A new food truck called The Pink Waffle (instagram) is now under development, and owner Roux Kehoe hopes to have renovations completed in time for a launch on March 1st.
This Sunday you can try out their waffle-centric menu at a Pink Waffle pop-up taking place at Figgy’s on Walker Street (10 am – 1 pm).
The pop-up menu features a variety of waffle breakfast sandwiches, a vegan waffle breakfast sandwich, and a build your own waffle option with a variety of sweet and savory toppings.
Kehoe is a 2009 graduate of the culinary program at SMCC, cooked in Colorado for several years, and since moving back to Maine has worked in catering and in restaurants and helped launched the kitchen at Candy’s when it opened on Portland Street.
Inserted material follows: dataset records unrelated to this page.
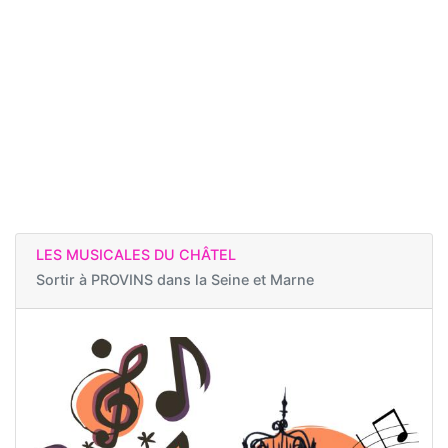
LES MUSICALES DU CHÂTEL
Sortir à
PROVINS dans la Seine et Marne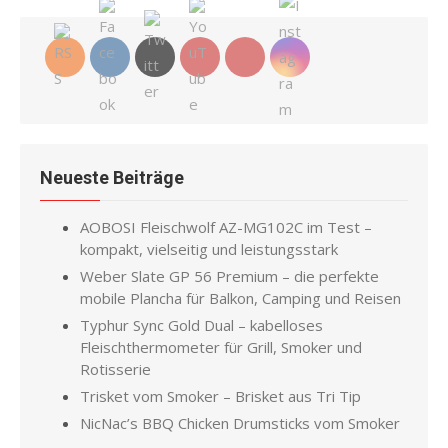
Neueste Beiträge
AOBOSI Fleischwolf AZ-MG102C im Test –
kompakt, vielseitig und leistungsstark
Weber Slate GP 56 Premium – die perfekte
mobile Plancha für Balkon, Camping und Reisen
Typhur Sync Gold Dual – kabelloses
Fleischthermometer für Grill, Smoker und
Rotisserie
Trisket vom Smoker – Brisket aus Tri Tip
NicNac’s BBQ Chicken Drumsticks vom Smoker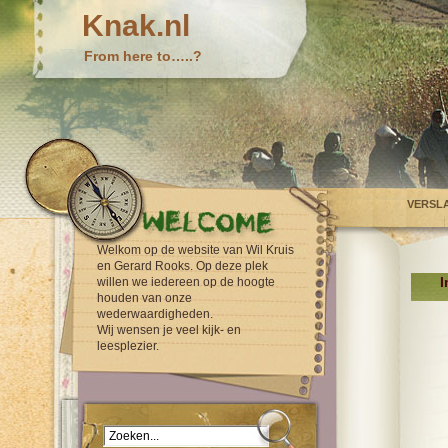
Knak.nl
From here to…..?
VERSL
Welkom op de website van Wil Kruis
en Gerard Rooks. Op deze plek
I
willen we iedereen op de hoogte
houden van onze
wederwaardigheden.
Wij wensen je veel kijk- en
leesplezier.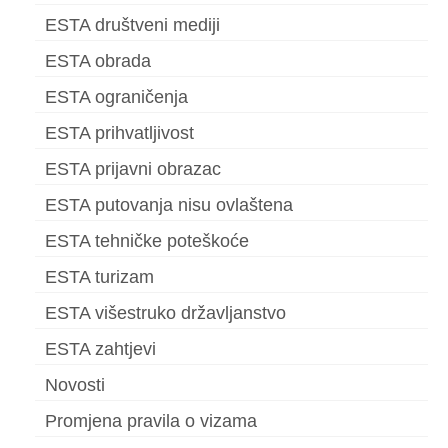
ESTA društveni mediji
ESTA obrada
ESTA ograničenja
ESTA prihvatljivost
ESTA prijavni obrazac
ESTA putovanja nisu ovlaštena
ESTA tehničke poteškoće
ESTA turizam
ESTA višestruko državljanstvo
ESTA zahtjevi
Novosti
Promjena pravila o vizama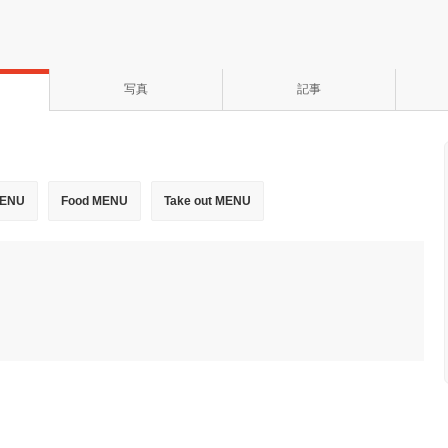
写真
記事
MENU
Food MENU
Take out MENU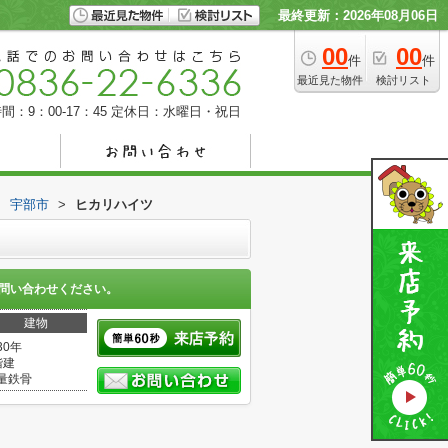
最終更新：2026年08月06日
00
00
件
件
最近見た物件
検討リスト
間：9：00-17：45
定休日：水曜日・祝日
>
宇部市
>
ヒカリハイツ
問い合わせください。
建物
30年
階建
量鉄骨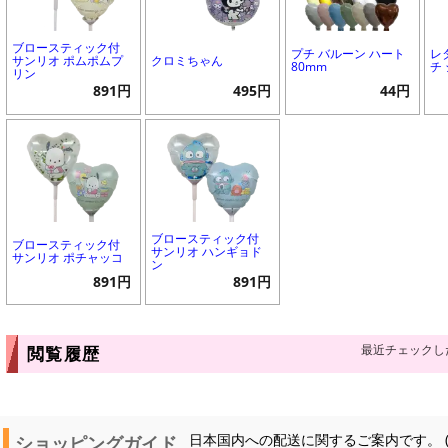
ブロースティック付
プチ バルーン ハート
レ
サンリオ ポムポムプ
クロミちゃん
80mm
チ
リン
891円
495円
44円
ブロースティック付
ブロースティック付
サンリオ ハンギョド
サンリオ ポチャッコ
ン
891円
891円
最近チェックし
閲覧履歴
ショッピングガイド
日本国内への配送に関するご案内です。 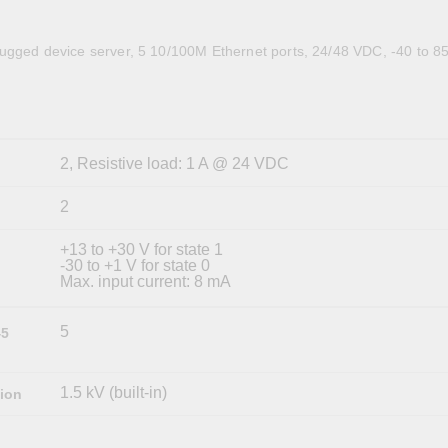
全設備
活動
IP 攝影機和影像伺服器
ugged device server, 5 10/100M Ethernet ports, 24/48 VDC, -40 to 8
2, Resistive load: 1 A @ 24 VDC
2
+13 to +30 V for state 1
-30 to +1 V for state 0
Max. input current: 8 mA
5
45
1.5 kV (built-in)
tion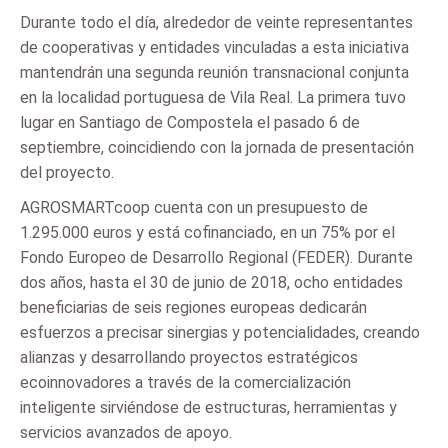
Durante todo el día, alrededor de veinte representantes
de cooperativas y entidades vinculadas a esta iniciativa
mantendrán una segunda reunión transnacional conjunta
en la localidad portuguesa de Vila Real. La primera tuvo
lugar en Santiago de Compostela el pasado 6 de
septiembre, coincidiendo con la jornada de presentación
del proyecto.
AGROSMARTcoop cuenta con un presupuesto de
1.295.000 euros y está cofinanciado, en un 75% por el
Fondo Europeo de Desarrollo Regional (FEDER). Durante
dos años, hasta el 30 de junio de 2018, ocho entidades
beneficiarias de seis regiones europeas dedicarán
esfuerzos a precisar sinergias y potencialidades, creando
alianzas y desarrollando proyectos estratégicos
ecoinnovadores a través de la comercialización
inteligente sirviéndose de estructuras, herramientas y
servicios avanzados de apoyo.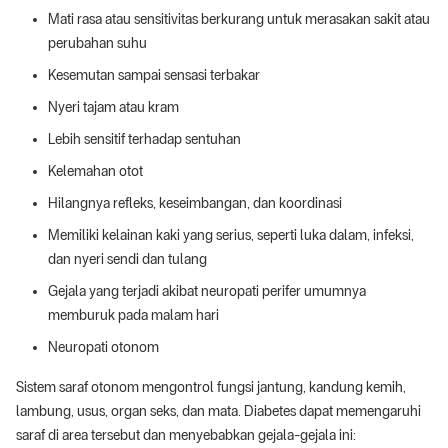
Mati rasa atau sensitivitas berkurang untuk merasakan sakit atau
perubahan suhu
Kesemutan sampai sensasi terbakar
Nyeri tajam atau kram
Lebih sensitif terhadap sentuhan
Kelemahan otot
Hilangnya refleks, keseimbangan, dan koordinasi
Memiliki kelainan kaki yang serius, seperti luka dalam, infeksi,
dan nyeri sendi dan tulang
Gejala yang terjadi akibat neuropati perifer umumnya
memburuk pada malam hari
Neuropati otonom
Sistem saraf otonom mengontrol fungsi jantung, kandung kemih,
lambung, usus, organ seks, dan mata. Diabetes dapat memengaruhi
saraf di area tersebut dan menyebabkan gejala-gejala ini: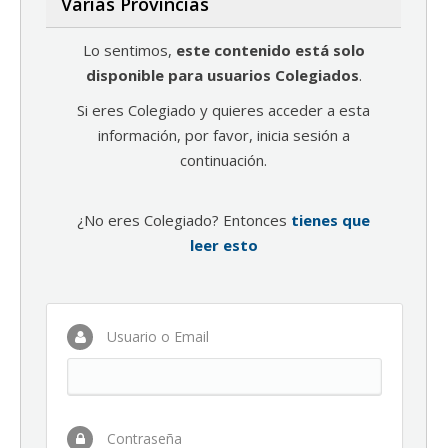
Varias Provincias
Lo sentimos,
este contenido está solo
disponible para usuarios Colegiados
.
Si eres Colegiado y quieres acceder a esta
información, por favor, inicia sesión a
continuación.
¿No eres Colegiado? Entonces
tienes que
leer esto
Usuario o Email
Contraseña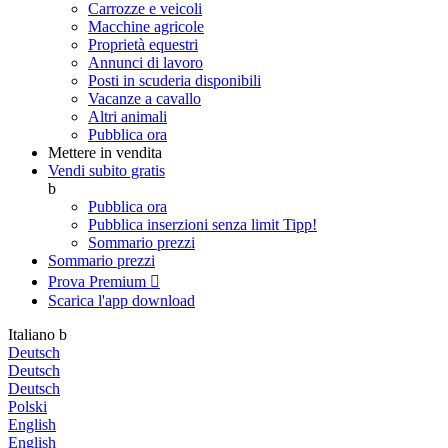
Carrozze e veicoli
Macchine agricole
Proprietà equestri
Annunci di lavoro
Posti in scuderia disponibili
Vacanze a cavallo
Altri animali
Pubblica ora
Mettere in vendita
Vendi subito gratis
b
Pubblica ora
Pubblica inserzioni senza limit
Tipp!
Sommario prezzi
Sommario prezzi
Prova Premium

Scarica l'app
download
Italiano
b
Deutsch
Deutsch
Deutsch
Polski
English
English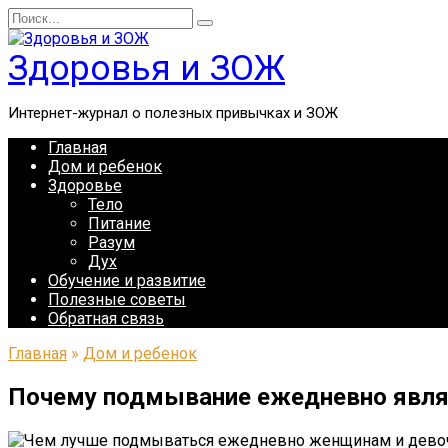
Перейти
Search
к
for:
содержанию
Здоровья и ЗОЖ
Интернет-журнал о полезных привычках и ЗОЖ
Главная
Дом и ребенок
Здоровье
Тело
Питание
Разум
Дух
Обучение и развитие
Полезные советы
Обратная связь
Главная
»
Дом и ребенок
Почему подмывание ежедневно явля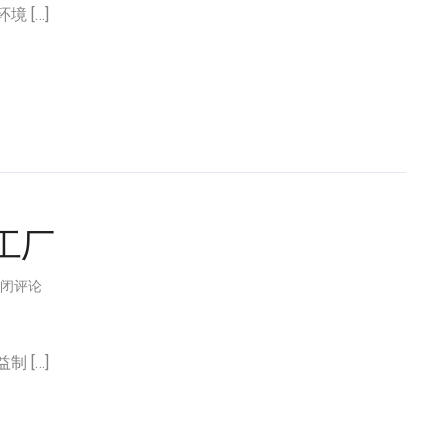
 […]
工厂
闭评论
 […]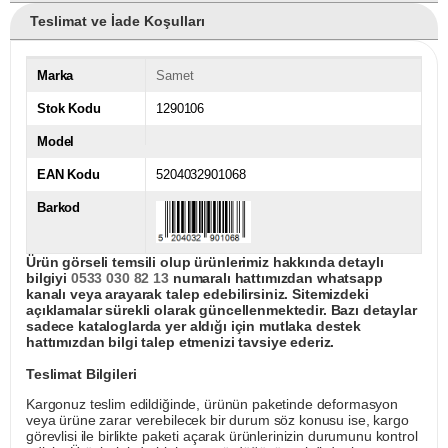
Teslimat ve İade Koşulları
Marka
Samet
Stok Kodu
1290106
Model
EAN Kodu
5204032901068
Barkod
Ürün görseli temsili olup ürünlerimiz hakkında detaylı
bilgiyi
0533 030 82 13
numaralı hattımızdan whatsapp
kanalı veya arayarak talep edebilirsiniz. Sitemizdeki
açıklamalar sürekli olarak güncellenmektedir. Bazı detaylar
sadece kataloglarda yer aldığı için mutlaka destek
hattımızdan bilgi talep etmenizi tavsiye ederiz.
Teslimat Bilgileri
Kargonuz teslim edildiğinde, ürünün paketinde deformasyon
veya ürüne zarar verebilecek bir durum söz konusu ise, kargo
görevlisi ile birlikte paketi açarak ürünlerinizin durumunu kontrol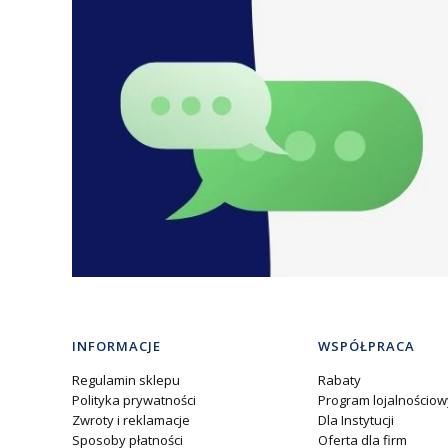
Linki w stopce
INFORMACJE
WSPÓŁPRACA
Regulamin sklepu
Rabaty
Polityka prywatności
Program lojalnościow
Zwroty i reklamacje
Dla Instytucji
Sposoby płatności
Oferta dla firm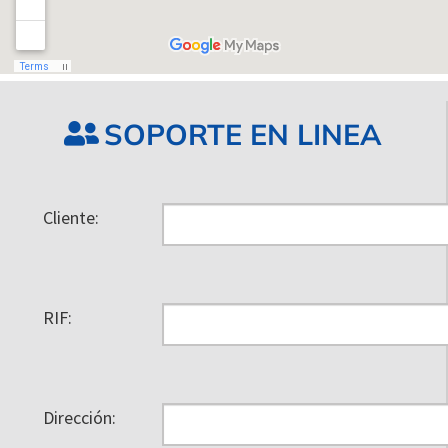
SOPORTE EN LINEA
Cliente:
RIF:
Dirección: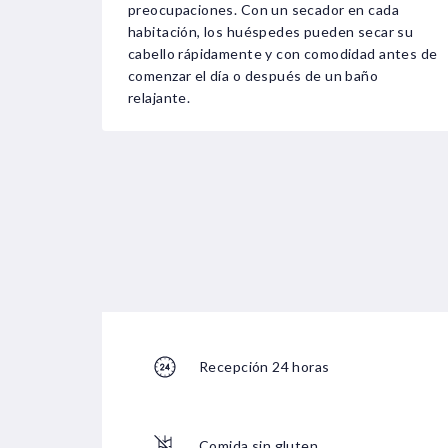
preocupaciones. Con un secador en cada
habitación, los huéspedes pueden secar su
cabello rápidamente y con comodidad antes de
comenzar el día o después de un baño
relajante.
Recepción 24 horas
Comida sin gluten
Bissell Brothers has leased the kitchen adjacent to their Thompson’s Point brewery. The kitchen was formally occupied by Locally Sauced. They’ve posted a want ad for an executive chef position and are in the very early stages of planning out the new food service component of their business. Stay tuned for more details as their vision comes into focus.
The Portland Phoenix checked in with five businesses about the new ventures, locations, investment and strategies they’re deploying in 2021.
Some other local restaurateurs are also moving forward with plans to open new businesses in the coming months, while others are changing their business models to better navigate the pandemic after a year that saw the U.S. lose more than 110,000 restaurants, according to a recent study by the National Restaurant Association.
The article features Bam Bam Bakery, Belleflower Brewing, Cale Louis/Eaux, Little Giant/Sugar Giant, and Fork Food Lab.
Highroller Lobster bought a food truck last May. As you can see from this picture, they’ve made good progress on the renovations. The launch date is still TBD but may be as soon as this winter.